"Jolo tiniptip sanggar, laho bahen huruhuruan; Jolo sinungkun marga, asa binoto partuturon." Artinya: "Batang pimping dipotong, untuk membuat sangkar burung; Tanyakan dulu marga, agar tahu kekerabatan."
Itu etikanya kalau seorang pemuda Batak naksir pada seorang pemudi Batak yang belum dikenalnya. Entah itu di bus umum, kapal danau, pasar, gereja, pentas seni, pesta muda-mudi atau pesta adat.
Tujuan menanyakan marga itu untuk memastikan keduanya tidak semarga. Atau mereka bukan dari dua marga yang menurut padan, perjanjian adat, tidak boleh saling menikah.
Jika keduanya semarga, maka lupakan saja rasa cinta. Keduanya secara adat dianggap namariboto, saudara dan saudari sedarah. Pernikahan antara keduanya dianggap kawin sumbang yang dilarang dan terlarang.
Atau jika keduanya, walau beda marga, berasal dari satu rumpun yang secara adat terlarang menikah, maka lupakan jugalah rasa cinta.Â
Larangan seperti ini, berdasar padan, berlaku misalnya pada rumpun marga Parsadaan Naiambaton (Parna), mencakup marga-marga Simbolon, Tamba, Saragi, dan Munte serta cabang-cabangnya, sekitar 80-an marga.Â
Jadi, pernikahan Simbolon dan Saragi misalnya dianggap kawin sumbang, sehingga dilarang dan terlarang.
Pertanyaan kritisnya, mengapa pernikahan semarga terlarang dalam masyarakat Batak (Toba), walau secara biologis sebenarnya tidak ada lagi hubungan darah. Misalnya antara pemuda dan pemudi yang sudah terpisah ke samping sampai belasan sundut, generasi.
***
Untuk dapat menjawab pertanyaan di atas, terlebih dahulu harus dipahami struktur masyarakat adat Batak.

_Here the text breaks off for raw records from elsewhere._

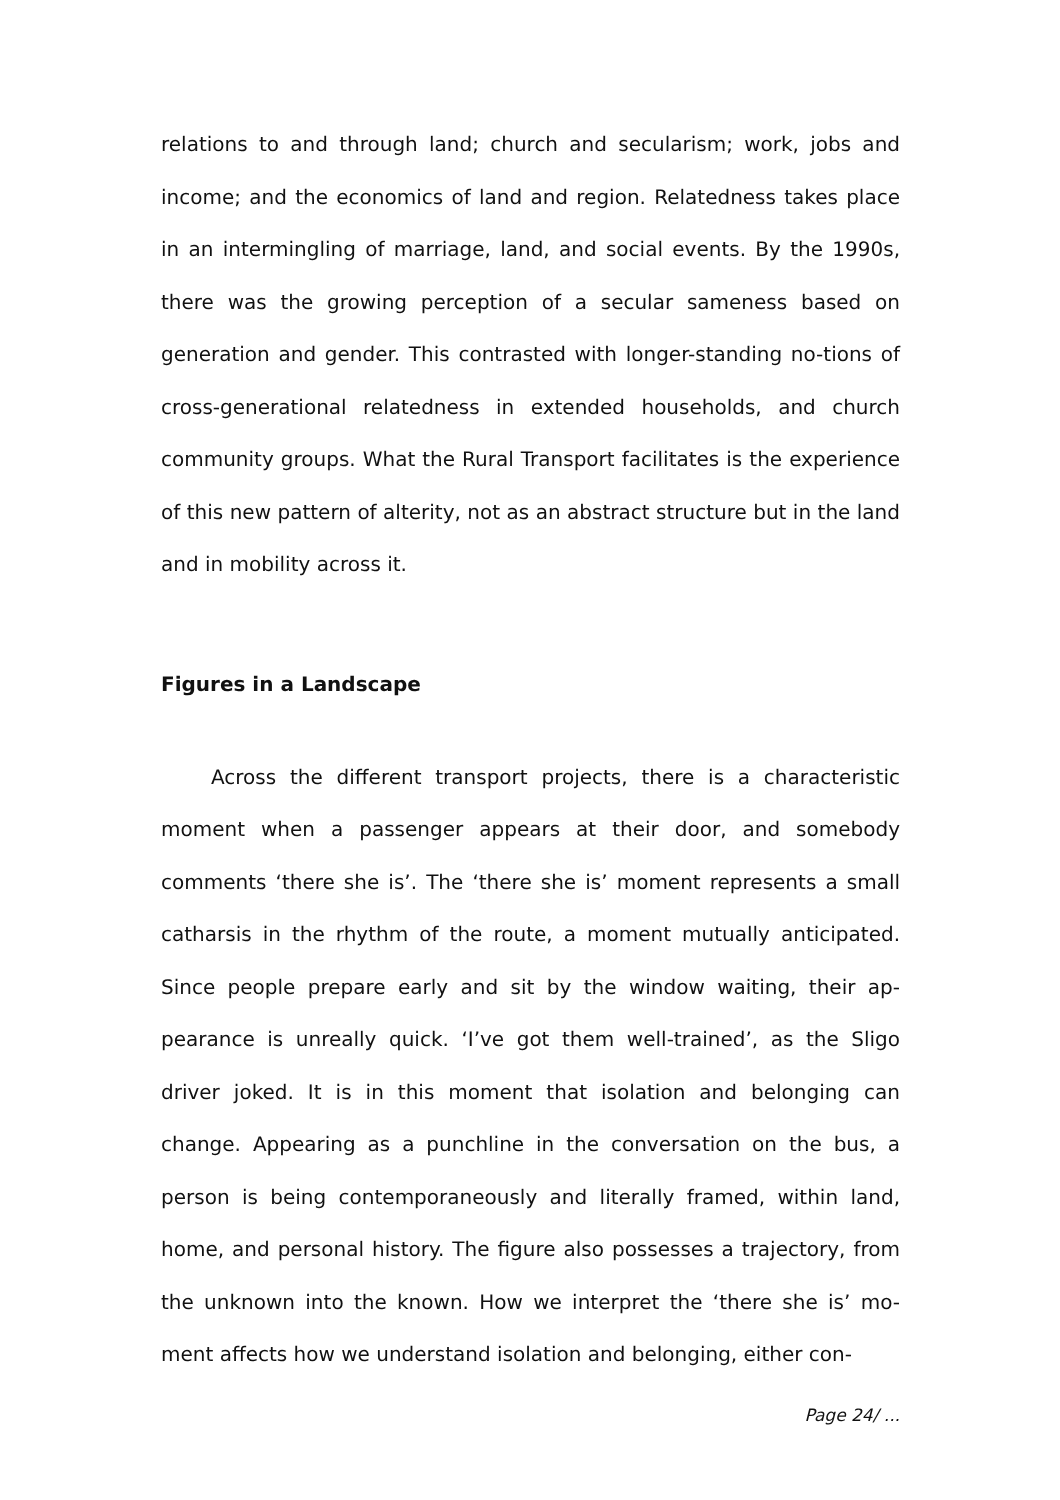relations to and through land; church and secularism; work, jobs and income; and the economics of land and region. Relatedness takes place in an intermingling of marriage, land, and social events. By the 1990s, there was the growing perception of a secular sameness based on generation and gender. This contrasted with longer-standing no-tions of cross-generational relatedness in extended households, and church community groups. What the Rural Transport facilitates is the experience of this new pattern of alterity, not as an abstract structure but in the land and in mobility across it.
Figures in a Landscape
Across the different transport projects, there is a characteristic moment when a passenger appears at their door, and somebody comments ‘there she is’. The ‘there she is’ moment represents a small catharsis in the rhythm of the route, a moment mutually anticipated. Since people prepare early and sit by the window waiting, their ap-pearance is unreally quick. ‘I’ve got them well-trained’, as the Sligo driver joked. It is in this moment that isolation and belonging can change. Appearing as a punchline in the conversation on the bus, a person is being contemporaneously and literally framed, within land, home, and personal history. The figure also possesses a trajectory, from the unknown into the known. How we interpret the ‘there she is’ mo-ment affects how we understand isolation and belonging, either con-
Page 24/ ...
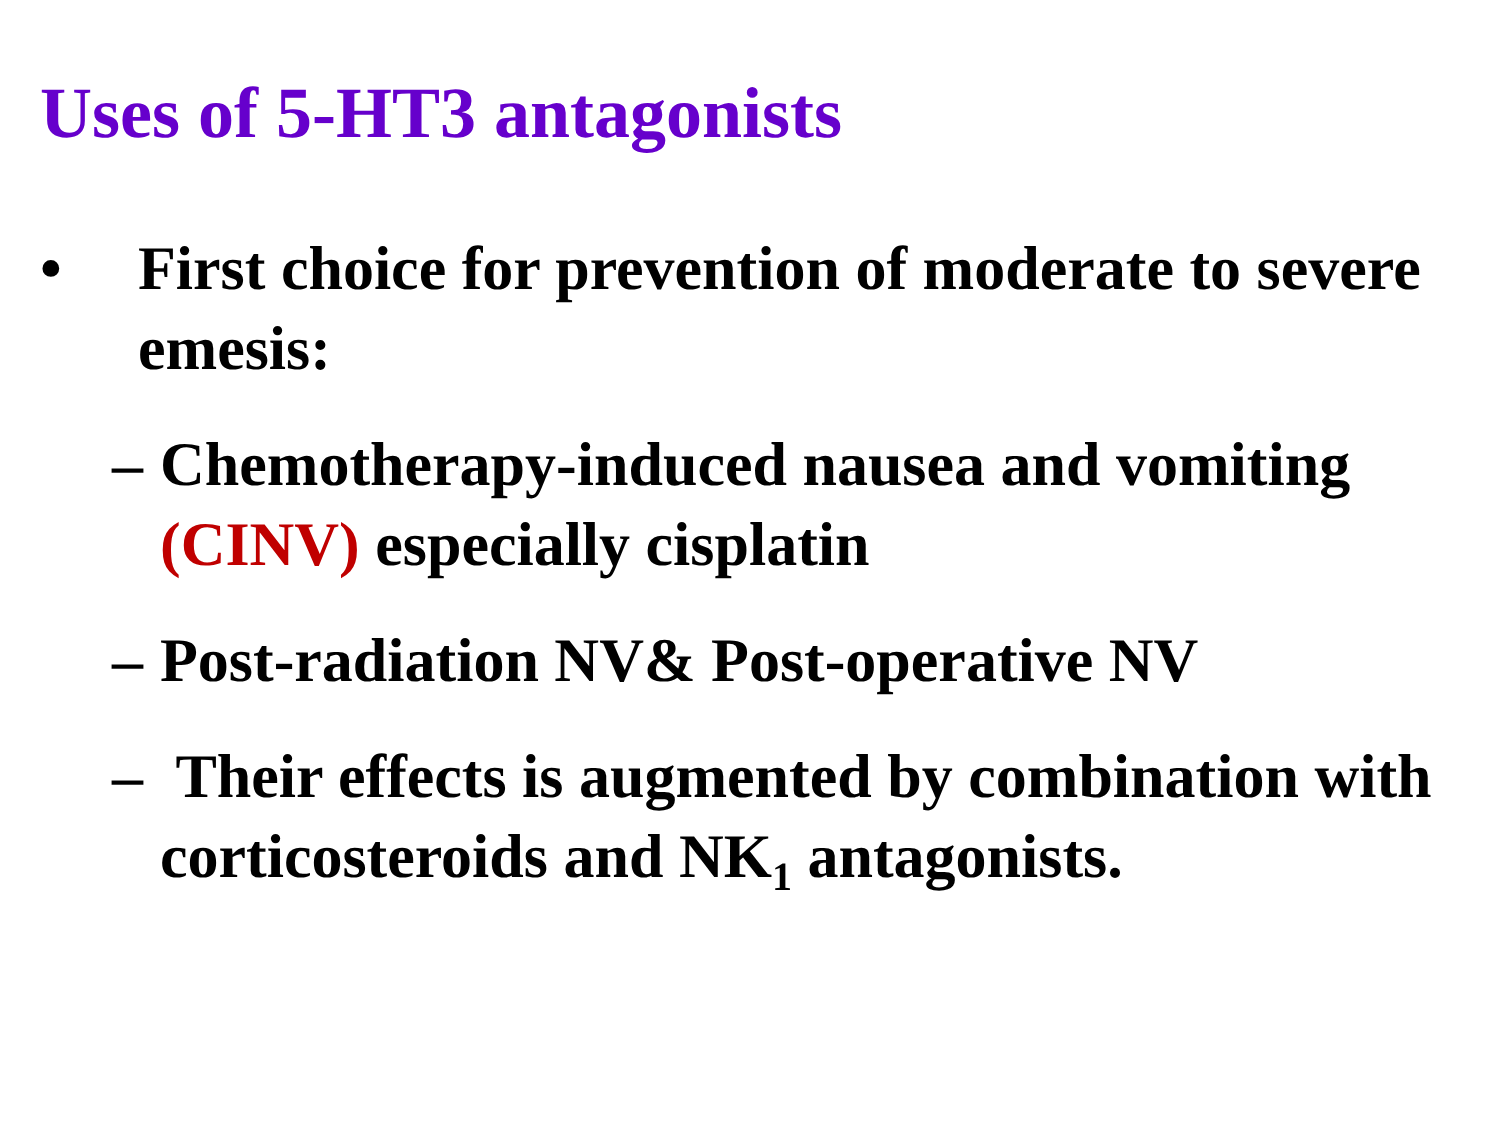Uses of 5-HT3 antagonists
• First choice for prevention of moderate to severe emesis:
– Chemotherapy-induced nausea and vomiting (CINV) especially cisplatin
– Post-radiation NV& Post-operative NV
– Their effects is augmented by combination with corticosteroids and NK<sub>1</sub> antagonists.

Struktur masyarakat adat Batak adalah struktus genealogis yang disebut Dalihan Natolu, Tungku Kaki-Tiga. Struktur itu tegak oleh tiga kelompok status utama yaitu hulahula, dongan tubu, dan boru.

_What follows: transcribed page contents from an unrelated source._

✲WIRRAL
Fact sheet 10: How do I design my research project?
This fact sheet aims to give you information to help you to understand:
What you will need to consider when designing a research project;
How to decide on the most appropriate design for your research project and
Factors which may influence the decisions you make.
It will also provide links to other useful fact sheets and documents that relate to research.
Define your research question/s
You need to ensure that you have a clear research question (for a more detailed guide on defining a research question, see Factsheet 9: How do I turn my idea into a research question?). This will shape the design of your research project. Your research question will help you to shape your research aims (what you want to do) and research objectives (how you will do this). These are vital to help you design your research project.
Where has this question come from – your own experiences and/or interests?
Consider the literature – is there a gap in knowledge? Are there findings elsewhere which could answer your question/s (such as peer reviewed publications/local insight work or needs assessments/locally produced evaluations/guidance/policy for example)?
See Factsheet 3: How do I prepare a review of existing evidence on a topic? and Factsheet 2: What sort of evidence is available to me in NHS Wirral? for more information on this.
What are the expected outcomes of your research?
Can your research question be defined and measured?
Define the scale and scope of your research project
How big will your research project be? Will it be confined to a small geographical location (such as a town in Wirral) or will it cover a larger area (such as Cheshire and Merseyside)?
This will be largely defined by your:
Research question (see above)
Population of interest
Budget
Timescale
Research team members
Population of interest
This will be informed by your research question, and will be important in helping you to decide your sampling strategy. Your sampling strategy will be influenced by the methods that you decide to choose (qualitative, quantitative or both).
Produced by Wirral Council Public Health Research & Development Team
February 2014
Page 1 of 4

Tiga kelompok tersebut terikat oleh hubungan sosial adat yang bersifat tegas, tidak dapat dipertukarkan. Hulahula adalah pihak marga pengambilan isteri. Boru adalah pihak marga penerima isteri. Sedangkan dongan tubu adalah kerabat sedarah atau semarga dari hulahula dan boru.